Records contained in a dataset

========================

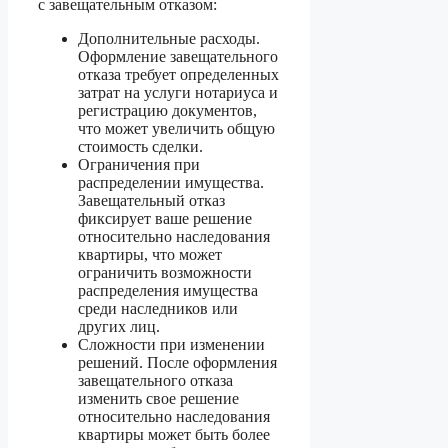
с завещательным отказом:
Дополнительные расходы.
Оформление завещательного
отказа требует определенных
затрат на услуги нотариуса и
регистрацию документов,
что может увеличить общую
стоимость сделки.
Ограничения при
распределении имущества.
Завещательный отказ
фиксирует ваше решение
относительно наследования
квартиры, что может
ограничить возможности
распределения имущества
среди наследников или
других лиц.
Сложности при изменении
решений. После оформления
завещательного отказа
изменить свое решение
относительно наследования
квартиры может быть более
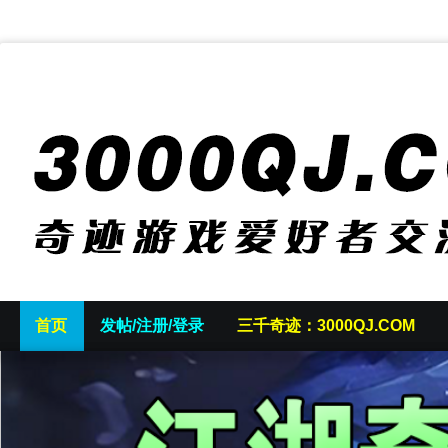
首页
发帖/注册/登录
三千奇迹：3000QJ.COM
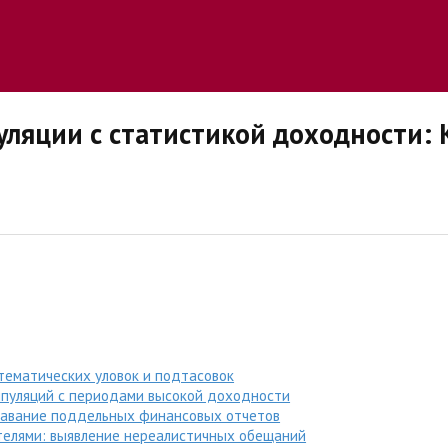
уляции с статистикой доходности:
тематических уловок и подтасовок
ипуляций с периодами высокой доходности
авание поддельных финансовых отчетов
телями: выявление нереалистичных обещаний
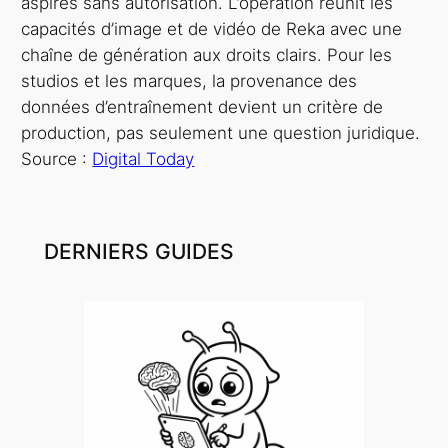
aspirés sans autorisation. L’opération réunit les
capacités d’image et de vidéo de Reka avec une
chaîne de génération aux droits clairs. Pour les
studios et les marques, la provenance des
données d’entraînement devient un critère de
production, pas seulement une question juridique.
Source :
Digital Today
DERNIERS GUIDES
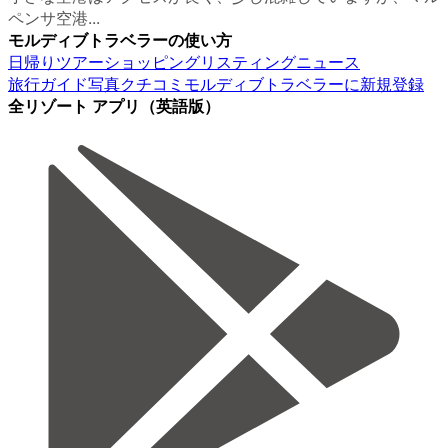
ペンサ空港...
モルディブトラベラーの使い方
日帰りツアー
ショッピング
リスティング
ニュース
旅行ガイド
写真
クチコミ
モルディブトラベラーに新規登録
全リゾート アプリ（英語版）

========================

WORK ITEM: The data is to be returned exactly as it stands, pictures aside.

FINISHED EXERCISE:
с завещательным отказом:
Дополнительные расходы.
Оформление завещательного
отказа требует определенных
затрат на услуги нотариуса и
регистрацию документов,
что может увеличить общую
стоимость сделки.
Ограничения при
распределении имущества.
Завещательный отказ
фиксирует ваше решение
относительно наследования
квартиры, что может
ограничить возможности
распределения имущества
среди наследников или
других лиц.
Сложности при изменении
решений. После оформления
завещательного отказа
изменить свое решение
относительно наследования
квартиры может быть более
首页
发帖/注册/登录
三千奇迹：3000QJ.COM
уляции с статистикой доходности:
тематических уловок и подтасовок
ипуляций с периодами высокой доходности
авание поддельных финансовых отчетов
телями: выявление нереалистичных обещаний
aspirés sans autorisation. L’opération réunit les
capacités d’image et de vidéo de Reka avec une
chaîne de génération aux droits clairs. Pour les
studios et les marques, la provenance des
données d’entraînement devient un critère de
production, pas seulement une question juridique.
Source :
Digital Today
DERNIERS GUIDES
ペンサ空港...
モルディブトラベラーの使い方
日帰りツアー
ショッピング
リスティング
ニュース
旅行ガイド
写真
クチコミ
モルディブトラベラーに新規登録
全リゾート アプリ（英語版）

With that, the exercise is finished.